Il provvedimento è stato voluto fortemente dall’assessore allo Sviluppo Economico Guido Guidesi ed è funzionale a sostenere le imprese che vogliono rafforzare la propria struttura patrimoniale e rilanciare la propria attività.

"Siamo la prima Regione in Italia ad approvare una misura così importante anche in termini di dotazione finanziaria a favore delle micro, piccole, medie imprese. Questo strumento ci consentirà di sostenere le imprese lombarde che vogliono rafforzarsi e stabilizzarsi e che intendono investire sul proprio sviluppo e rilancio. Mi aspetto altresì che grazie a questa misura di rafforzamento la filiera del credito si attivi per sostenere ulteriormente gli investimenti delle nostre aziende"

Il bando per la patrimonializzazione

La misura prevede 2 Linee. Alla Linea 1 possono accedere le MPMI costituite nella forma di impresa individuale. Ovvero:  società di persone attive da almeno 12 mesi, liberi professionisti che abbiano avviato l’attività professionale da almeno 12 mesi che decidono di trasformarsi in società di capitali e che prima di presentare la domanda di partecipazione abbiano deliberato un aumento di capitale pari ad almeno 25.000 euro.

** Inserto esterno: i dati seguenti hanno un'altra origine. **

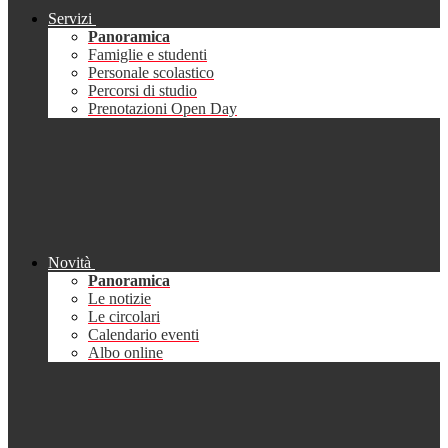
Servizi
Panoramica
Famiglie e studenti
Personale scolastico
Percorsi di studio
Prenotazioni Open Day
Novità
Panoramica
Le notizie
Le circolari
Calendario eventi
Albo online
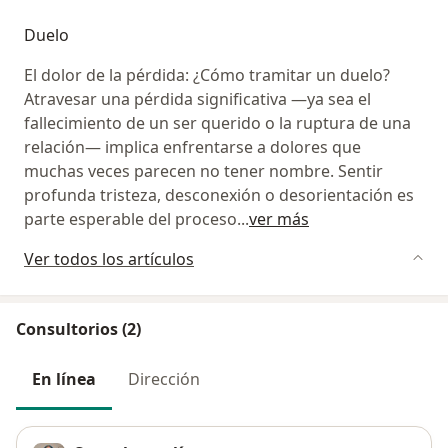
Duelo
El dolor de la pérdida: ¿Cómo tramitar un duelo?
Atravesar una pérdida significativa —ya sea el
fallecimiento de un ser querido o la ruptura de una
relación— implica enfrentarse a dolores que
muchas veces parecen no tener nombre. Sentir
profunda tristeza, desconexión o desorientación es
parte esperable del proceso
...
ver más
Ver todos los artículos
Consultorios (2)
En línea
Dirección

Ad essi verrà riconosciuto un contributo a fondo perduto pari al 30% dell’aumento di capitale sottoscritto e versato e con un valore massimo di contributo pari a 25.000 euro per impresa.

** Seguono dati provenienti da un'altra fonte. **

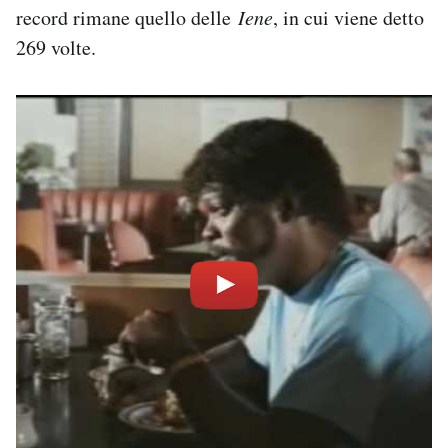
record rimane quello delle
Iene
, in cui viene detto
269 volte.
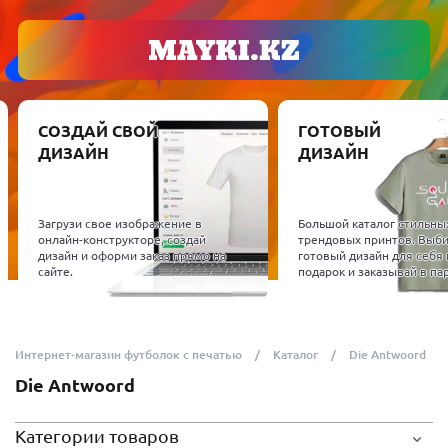
СОЗДАЙ СВОЙ
ГОТОВЫЙ
ДИЗАЙН
ДИЗАЙН
Загрузи свое изображение в
Большой каталог стильны
онлайн-конструкторе, создай
трендовых принтов. Выб
дизайн и оформи заказ прямо на
готовый дизайн для себя 
сайте.
подарок и заказывай в пар
Интернет-магазин футболок с печатью
Каталог
Die Antwoord
Die Antwoord
Категории товаров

Alla Linea 2 possono partecipare le PMI già costituite nella forma di società di capitali che abbiano deliberato un aumento di capitale pari ad almeno 75.000 euro e che sostengono un investimento per lo sviluppo e il rilancio. Anche ad essi verrà riconosciuto un contributo a fondo perduto pari al 30% dell’aumento di capitale deliberato e sottoscritto e comunque fino ad un massimo di 100.000 euro per impresa. Inoltre le PMI che presentano domanda sulla linea 2 possono richiedere anche un finanziamento a medio-lungo termine a FinLombarda spa. Quest'ultimo sarà finalizzato a sostenere il programma di investimenti e assistito da una garanzia regionale fino all’80% per ogni singolo finanziamento.

Il programma di investimento è volto a sostenere lo sviluppo aziendale, ed ha diverse finalità. Innanzitutto l'attrazione investimenti, reshoring e back shoring, ma anche riconversione e sviluppo aziendale, anche finalizzati alla valorizzazione del capitale umano, transizione digitale e transizione green.

Dotazione finanziaria e spese previste

La dotazione finanziaria complessiva del bando per la patrimonializzazione ammonta a 140 milioni di euro. Di cui: 15 per il contributo a fondo perduto; 100 per i finanziamenti che possono essere richiesti sulla Linea 2; infine 25 saranno per la garanzia regionale su tali finanziamenti.

Sono ammissibili le spese sostenute per l’acquisto di:

  • Macchinari, impianti di produzione, attrezzature, arredi nuovi di fabbrica necessari per il conseguimento delle finalità produttive (sono inclusi gli automezzi purché non destinati al trasporto merci su strada);
  • Software & hardware; marchi, di brevetti e di licenze di produzione;
  • Opere murarie, opere di bonifica, impiantistica e costi assimilati, anche finalizzati all’introduzione di criteri di ingegneria antisismica nel limite del 20% delle precedenti categorie solo se direttamente correlate e funzionali all’installazione dei beni oggetto di investimento. Infine consulenze strategiche e tecniche nel limite del 10% delle voci precedenti.